◆ AIM OF THE TASK ◆
Turn every line of the listing below into a Markdown table with the columns Row and Line. Put each line's running number under Row and the line itself under Line, and leave out any blank lines.

◆ DATA EXTRACT ◆
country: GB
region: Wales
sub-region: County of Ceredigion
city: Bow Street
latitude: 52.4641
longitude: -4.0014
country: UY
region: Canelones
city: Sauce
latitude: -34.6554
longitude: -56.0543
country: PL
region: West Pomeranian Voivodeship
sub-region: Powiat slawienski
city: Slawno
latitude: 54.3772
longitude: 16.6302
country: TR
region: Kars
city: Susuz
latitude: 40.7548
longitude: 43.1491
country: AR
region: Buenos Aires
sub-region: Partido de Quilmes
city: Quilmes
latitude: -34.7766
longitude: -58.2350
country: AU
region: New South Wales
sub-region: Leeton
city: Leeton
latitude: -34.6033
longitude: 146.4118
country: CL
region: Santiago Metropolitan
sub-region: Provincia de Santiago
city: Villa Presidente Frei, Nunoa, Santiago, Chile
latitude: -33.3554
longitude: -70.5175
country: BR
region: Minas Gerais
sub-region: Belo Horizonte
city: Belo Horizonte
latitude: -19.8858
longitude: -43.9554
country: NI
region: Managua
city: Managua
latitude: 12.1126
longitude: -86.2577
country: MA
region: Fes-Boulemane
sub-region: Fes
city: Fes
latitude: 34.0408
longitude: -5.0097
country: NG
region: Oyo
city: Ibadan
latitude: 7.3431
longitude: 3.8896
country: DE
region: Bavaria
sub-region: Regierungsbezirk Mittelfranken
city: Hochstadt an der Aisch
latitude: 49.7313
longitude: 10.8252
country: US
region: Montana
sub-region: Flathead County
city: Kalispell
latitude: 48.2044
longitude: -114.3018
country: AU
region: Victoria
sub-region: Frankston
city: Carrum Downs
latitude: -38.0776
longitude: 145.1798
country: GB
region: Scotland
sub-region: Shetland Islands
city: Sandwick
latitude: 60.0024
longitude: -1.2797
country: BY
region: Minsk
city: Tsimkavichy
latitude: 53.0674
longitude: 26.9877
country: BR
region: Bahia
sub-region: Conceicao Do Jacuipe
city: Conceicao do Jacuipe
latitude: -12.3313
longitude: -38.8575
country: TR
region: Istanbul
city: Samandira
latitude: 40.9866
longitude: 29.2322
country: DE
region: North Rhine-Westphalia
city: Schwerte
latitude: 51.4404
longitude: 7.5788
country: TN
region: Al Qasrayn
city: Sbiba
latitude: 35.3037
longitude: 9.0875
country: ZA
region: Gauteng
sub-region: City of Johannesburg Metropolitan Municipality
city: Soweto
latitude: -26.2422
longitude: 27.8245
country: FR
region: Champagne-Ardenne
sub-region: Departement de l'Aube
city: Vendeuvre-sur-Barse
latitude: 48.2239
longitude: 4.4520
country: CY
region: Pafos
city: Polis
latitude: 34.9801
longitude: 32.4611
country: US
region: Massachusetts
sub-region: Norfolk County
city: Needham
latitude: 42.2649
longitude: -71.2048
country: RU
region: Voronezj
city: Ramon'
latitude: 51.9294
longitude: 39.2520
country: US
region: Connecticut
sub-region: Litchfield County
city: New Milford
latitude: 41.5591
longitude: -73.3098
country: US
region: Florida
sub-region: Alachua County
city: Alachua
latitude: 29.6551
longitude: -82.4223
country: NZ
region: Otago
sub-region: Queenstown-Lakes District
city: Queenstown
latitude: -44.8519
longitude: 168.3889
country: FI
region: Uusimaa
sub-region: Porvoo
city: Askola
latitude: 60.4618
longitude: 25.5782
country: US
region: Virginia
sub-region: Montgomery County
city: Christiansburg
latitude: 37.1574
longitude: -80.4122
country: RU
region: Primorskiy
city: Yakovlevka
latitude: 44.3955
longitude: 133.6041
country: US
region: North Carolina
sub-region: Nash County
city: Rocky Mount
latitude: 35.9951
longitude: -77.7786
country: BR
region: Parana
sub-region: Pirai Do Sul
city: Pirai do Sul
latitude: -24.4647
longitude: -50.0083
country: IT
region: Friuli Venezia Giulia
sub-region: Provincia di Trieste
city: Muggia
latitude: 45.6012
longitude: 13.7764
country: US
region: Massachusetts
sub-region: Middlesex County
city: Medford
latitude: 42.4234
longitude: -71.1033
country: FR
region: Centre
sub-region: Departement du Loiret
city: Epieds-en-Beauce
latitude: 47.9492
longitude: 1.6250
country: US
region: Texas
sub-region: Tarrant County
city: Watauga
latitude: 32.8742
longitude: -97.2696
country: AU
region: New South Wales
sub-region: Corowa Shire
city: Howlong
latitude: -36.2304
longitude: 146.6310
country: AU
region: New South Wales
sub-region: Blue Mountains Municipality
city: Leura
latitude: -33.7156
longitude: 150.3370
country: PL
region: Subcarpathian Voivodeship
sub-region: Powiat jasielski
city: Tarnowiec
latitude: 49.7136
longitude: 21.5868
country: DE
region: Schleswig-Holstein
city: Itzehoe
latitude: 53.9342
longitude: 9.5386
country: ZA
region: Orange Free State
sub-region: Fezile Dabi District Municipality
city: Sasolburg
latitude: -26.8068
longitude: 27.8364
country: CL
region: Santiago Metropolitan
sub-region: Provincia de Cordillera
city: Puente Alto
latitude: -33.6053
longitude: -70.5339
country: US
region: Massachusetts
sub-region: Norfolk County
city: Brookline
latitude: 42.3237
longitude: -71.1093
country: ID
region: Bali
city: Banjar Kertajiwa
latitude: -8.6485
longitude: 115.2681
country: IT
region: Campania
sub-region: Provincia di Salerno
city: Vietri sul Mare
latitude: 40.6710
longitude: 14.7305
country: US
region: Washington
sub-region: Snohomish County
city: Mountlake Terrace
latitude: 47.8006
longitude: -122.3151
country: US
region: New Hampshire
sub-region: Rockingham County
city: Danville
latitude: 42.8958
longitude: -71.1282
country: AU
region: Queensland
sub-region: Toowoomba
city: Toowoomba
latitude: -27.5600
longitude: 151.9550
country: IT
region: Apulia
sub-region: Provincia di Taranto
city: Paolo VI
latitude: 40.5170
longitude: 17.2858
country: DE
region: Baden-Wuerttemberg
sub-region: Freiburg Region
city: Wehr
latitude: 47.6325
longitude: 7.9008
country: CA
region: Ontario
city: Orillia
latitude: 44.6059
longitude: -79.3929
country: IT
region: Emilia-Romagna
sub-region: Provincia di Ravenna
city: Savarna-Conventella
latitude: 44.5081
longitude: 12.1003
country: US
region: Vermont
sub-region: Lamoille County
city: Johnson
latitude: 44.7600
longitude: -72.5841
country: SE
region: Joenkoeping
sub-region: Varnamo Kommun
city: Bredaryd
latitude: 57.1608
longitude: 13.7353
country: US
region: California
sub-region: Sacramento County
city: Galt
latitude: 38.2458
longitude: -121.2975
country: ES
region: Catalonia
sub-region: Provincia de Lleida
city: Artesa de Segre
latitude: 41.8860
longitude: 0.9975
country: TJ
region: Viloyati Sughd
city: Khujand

◆ COMPLETE OUTPUT ◆
| Row | Line |
|---|---|
| 1 | country: GB |
| 2 | region: Wales |
| 3 | sub-region: County of Ceredigion |
| 4 | city: Bow Street |
| 5 | latitude: 52.4641 |
| 6 | longitude: -4.0014 |
| 7 | country: UY |
| 8 | region: Canelones |
| 9 | city: Sauce |
| 10 | latitude: -34.6554 |
| 11 | longitude: -56.0543 |
| 12 | country: PL |
| 13 | region: West Pomeranian Voivodeship |
| 14 | sub-region: Powiat slawienski |
| 15 | city: Slawno |
| 16 | latitude: 54.3772 |
| 17 | longitude: 16.6302 |
| 18 | country: TR |
| 19 | region: Kars |
| 20 | city: Susuz |
| 21 | latitude: 40.7548 |
| 22 | longitude: 43.1491 |
| 23 | country: AR |
| 24 | region: Buenos Aires |
| 25 | sub-region: Partido de Quilmes |
| 26 | city: Quilmes |
| 27 | latitude: -34.7766 |
| 28 | longitude: -58.2350 |
| 29 | country: AU |
| 30 | region: New South Wales |
| 31 | sub-region: Leeton |
| 32 | city: Leeton |
| 33 | latitude: -34.6033 |
| 34 | longitude: 146.4118 |
| 35 | country: CL |
| 36 | region: Santiago Metropolitan |
| 37 | sub-region: Provincia de Santiago |
| 38 | city: Villa Presidente Frei, Nunoa, Santiago, Chile |
| 39 | latitude: -33.3554 |
| 40 | longitude: -70.5175 |
| 41 | country: BR |
| 42 | region: Minas Gerais |
| 43 | sub-region: Belo Horizonte |
| 44 | city: Belo Horizonte |
| 45 | latitude: -19.8858 |
| 46 | longitude: -43.9554 |
| 47 | country: NI |
| 48 | region: Managua |
| 49 | city: Managua |
| 50 | latitude: 12.1126 |
| 51 | longitude: -86.2577 |
| 52 | country: MA |
| 53 | region: Fes-Boulemane |
| 54 | sub-region: Fes |
| 55 | city: Fes |
| 56 | latitude: 34.0408 |
| 57 | longitude: -5.0097 |
| 58 | country: NG |
| 59 | region: Oyo |
| 60 | city: Ibadan |
| 61 | latitude: 7.3431 |
| 62 | longitude: 3.8896 |
| 63 | country: DE |
| 64 | region: Bavaria |
| 65 | sub-region: Regierungsbezirk Mittelfranken |
| 66 | city: Hochstadt an der Aisch |
| 67 | latitude: 49.7313 |
| 68 | longitude: 10.8252 |
| 69 | country: US |
| 70 | region: Montana |
| 71 | sub-region: Flathead County |
| 72 | city: Kalispell |
| 73 | latitude: 48.2044 |
| 74 | longitude: -114.3018 |
| 75 | country: AU |
| 76 | region: Victoria |
| 77 | sub-region: Frankston |
| 78 | city: Carrum Downs |
| 79 | latitude: -38.0776 |
| 80 | longitude: 145.1798 |
| 81 | country: GB |
| 82 | region: Scotland |
| 83 | sub-region: Shetland Islands |
| 84 | city: Sandwick |
| 85 | latitude: 60.0024 |
| 86 | longitude: -1.2797 |
| 87 | country: BY |
| 88 | region: Minsk |
| 89 | city: Tsimkavichy |
| 90 | latitude: 53.0674 |
| 91 | longitude: 26.9877 |
| 92 | country: BR |
| 93 | region: Bahia |
| 94 | sub-region: Conceicao Do Jacuipe |
| 95 | city: Conceicao do Jacuipe |
| 96 | latitude: -12.3313 |
| 97 | longitude: -38.8575 |
| 98 | country: TR |
| 99 | region: Istanbul |
| 100 | city: Samandira |
| 101 | latitude: 40.9866 |
| 102 | longitude: 29.2322 |
| 103 | country: DE |
| 104 | region: North Rhine-Westphalia |
| 105 | city: Schwerte |
| 106 | latitude: 51.4404 |
| 107 | longitude: 7.5788 |
| 108 | country: TN |
| 109 | region: Al Qasrayn |
| 110 | city: Sbiba |
| 111 | latitude: 35.3037 |
| 112 | longitude: 9.0875 |
| 113 | country: ZA |
| 114 | region: Gauteng |
| 115 | sub-region: City of Johannesburg Metropolitan Municipality |
| 116 | city: Soweto |
| 117 | latitude: -26.2422 |
| 118 | longitude: 27.8245 |
| 119 | country: FR |
| 120 | region: Champagne-Ardenne |
| 121 | sub-region: Departement de l'Aube |
| 122 | city: Vendeuvre-sur-Barse |
| 123 | latitude: 48.2239 |
| 124 | longitude: 4.4520 |
| 125 | country: CY |
| 126 | region: Pafos |
| 127 | city: Polis |
| 128 | latitude: 34.9801 |
| 129 | longitude: 32.4611 |
| 130 | country: US |
| 131 | region: Massachusetts |
| 132 | sub-region: Norfolk County |
| 133 | city: Needham |
| 134 | latitude: 42.2649 |
| 135 | longitude: -71.2048 |
| 136 | country: RU |
| 137 | region: Voronezj |
| 138 | city: Ramon' |
| 139 | latitude: 51.9294 |
| 140 | longitude: 39.2520 |
| 141 | country: US |
| 142 | region: Connecticut |
| 143 | sub-region: Litchfield County |
| 144 | city: New Milford |
| 145 | latitude: 41.5591 |
| 146 | longitude: -73.3098 |
| 147 | country: US |
| 148 | region: Florida |
| 149 | sub-region: Alachua County |
| 150 | city: Alachua |
| 151 | latitude: 29.6551 |
| 152 | longitude: -82.4223 |
| 153 | country: NZ |
| 154 | region: Otago |
| 155 | sub-region: Queenstown-Lakes District |
| 156 | city: Queenstown |
| 157 | latitude: -44.8519 |
| 158 | longitude: 168.3889 |
| 159 | country: FI |
| 160 | region: Uusimaa |
| 161 | sub-region: Porvoo |
| 162 | city: Askola |
| 163 | latitude: 60.4618 |
| 164 | longitude: 25.5782 |
| 165 | country: US |
| 166 | region: Virginia |
| 167 | sub-region: Montgomery County |
| 168 | city: Christiansburg |
| 169 | latitude: 37.1574 |
| 170 | longitude: -80.4122 |
| 171 | country: RU |
| 172 | region: Primorskiy |
| 173 | city: Yakovlevka |
| 174 | latitude: 44.3955 |
| 175 | longitude: 133.6041 |
| 176 | country: US |
| 177 | region: North Carolina |
| 178 | sub-region: Nash County |
| 179 | city: Rocky Mount |
| 180 | latitude: 35.9951 |
| 181 | longitude: -77.7786 |
| 182 | country: BR |
| 183 | region: Parana |
| 184 | sub-region: Pirai Do Sul |
| 185 | city: Pirai do Sul |
| 186 | latitude: -24.4647 |
| 187 | longitude: -50.0083 |
| 188 | country: IT |
| 189 | region: Friuli Venezia Giulia |
| 190 | sub-region: Provincia di Trieste |
| 191 | city: Muggia |
| 192 | latitude: 45.6012 |
| 193 | longitude: 13.7764 |
| 194 | country: US |
| 195 | region: Massachusetts |
| 196 | sub-region: Middlesex County |
| 197 | city: Medford |
| 198 | latitude: 42.4234 |
| 199 | longitude: -71.1033 |
| 200 | country: FR |
| 201 | region: Centre |
| 202 | sub-region: Departement du Loiret |
| 203 | city: Epieds-en-Beauce |
| 204 | latitude: 47.9492 |
| 205 | longitude: 1.6250 |
| 206 | country: US |
| 207 | region: Texas |
| 208 | sub-region: Tarrant County |
| 209 | city: Watauga |
| 210 | latitude: 32.8742 |
| 211 | longitude: -97.2696 |
| 212 | country: AU |
| 213 | region: New South Wales |
| 214 | sub-region: Corowa Shire |
| 215 | city: Howlong |
| 216 | latitude: -36.2304 |
| 217 | longitude: 146.6310 |
| 218 | country: AU |
| 219 | region: New South Wales |
| 220 | sub-region: Blue Mountains Municipality |
| 221 | city: Leura |
| 222 | latitude: -33.7156 |
| 223 | longitude: 150.3370 |
| 224 | country: PL |
| 225 | region: Subcarpathian Voivodeship |
| 226 | sub-region: Powiat jasielski |
| 227 | city: Tarnowiec |
| 228 | latitude: 49.7136 |
| 229 | longitude: 21.5868 |
| 230 | country: DE |
| 231 | region: Schleswig-Holstein |
| 232 | city: Itzehoe |
| 233 | latitude: 53.9342 |
| 234 | longitude: 9.5386 |
| 235 | country: ZA |
| 236 | region: Orange Free State |
| 237 | sub-region: Fezile Dabi District Municipality |
| 238 | city: Sasolburg |
| 239 | latitude: -26.8068 |
| 240 | longitude: 27.8364 |
| 241 | country: CL |
| 242 | region: Santiago Metropolitan |
| 243 | sub-region: Provincia de Cordillera |
| 244 | city: Puente Alto |
| 245 | latitude: -33.6053 |
| 246 | longitude: -70.5339 |
| 247 | country: US |
| 248 | region: Massachusetts |
| 249 | sub-region: Norfolk County |
| 250 | city: Brookline |
| 251 | latitude: 42.3237 |
| 252 | longitude: -71.1093 |
| 253 | country: ID |
| 254 | region: Bali |
| 255 | city: Banjar Kertajiwa |
| 256 | latitude: -8.6485 |
| 257 | longitude: 115.2681 |
| 258 | country: IT |
| 259 | region: Campania |
| 260 | sub-region: Provincia di Salerno |
| 261 | city: Vietri sul Mare |
| 262 | latitude: 40.6710 |
| 263 | longitude: 14.7305 |
| 264 | country: US |
| 265 | region: Washington |
| 266 | sub-region: Snohomish County |
| 267 | city: Mountlake Terrace |
| 268 | latitude: 47.8006 |
| 269 | longitude: -122.3151 |
| 270 | country: US |
| 271 | region: New Hampshire |
| 272 | sub-region: Rockingham County |
| 273 | city: Danville |
| 274 | latitude: 42.8958 |
| 275 | longitude: -71.1282 |
| 276 | country: AU |
| 277 | region: Queensland |
| 278 | sub-region: Toowoomba |
| 279 | city: Toowoomba |
| 280 | latitude: -27.5600 |
| 281 | longitude: 151.9550 |
| 282 | country: IT |
| 283 | region: Apulia |
| 284 | sub-region: Provincia di Taranto |
| 285 | city: Paolo VI |
| 286 | latitude: 40.5170 |
| 287 | longitude: 17.2858 |
| 288 | country: DE |
| 289 | region: Baden-Wuerttemberg |
| 290 | sub-region: Freiburg Region |
| 291 | city: Wehr |
| 292 | latitude: 47.6325 |
| 293 | longitude: 7.9008 |
| 294 | country: CA |
| 295 | region: Ontario |
| 296 | city: Orillia |
| 297 | latitude: 44.6059 |
| 298 | longitude: -79.3929 |
| 299 | country: IT |
| 300 | region: Emilia-Romagna |
| 301 | sub-region: Provincia di Ravenna |
| 302 | city: Savarna-Conventella |
| 303 | latitude: 44.5081 |
| 304 | longitude: 12.1003 |
| 305 | country: US |
| 306 | region: Vermont |
| 307 | sub-region: Lamoille County |
| 308 | city: Johnson |
| 309 | latitude: 44.7600 |
| 310 | longitude: -72.5841 |
| 311 | country: SE |
| 312 | region: Joenkoeping |
| 313 | sub-region: Varnamo Kommun |
| 314 | city: Bredaryd |
| 315 | latitude: 57.1608 |
| 316 | longitude: 13.7353 |
| 317 | country: US |
| 318 | region: California |
| 319 | sub-region: Sacramento County |
| 320 | city: Galt |
| 321 | latitude: 38.2458 |
| 322 | longitude: -121.2975 |
| 323 | country: ES |
| 324 | region: Catalonia |
| 325 | sub-region: Provincia de Lleida |
| 326 | city: Artesa de Segre |
| 327 | latitude: 41.8860 |
| 328 | longitude: 0.9975 |
| 329 | country: TJ |
| 330 | region: Viloyati Sughd |
| 331 | city: Khujand |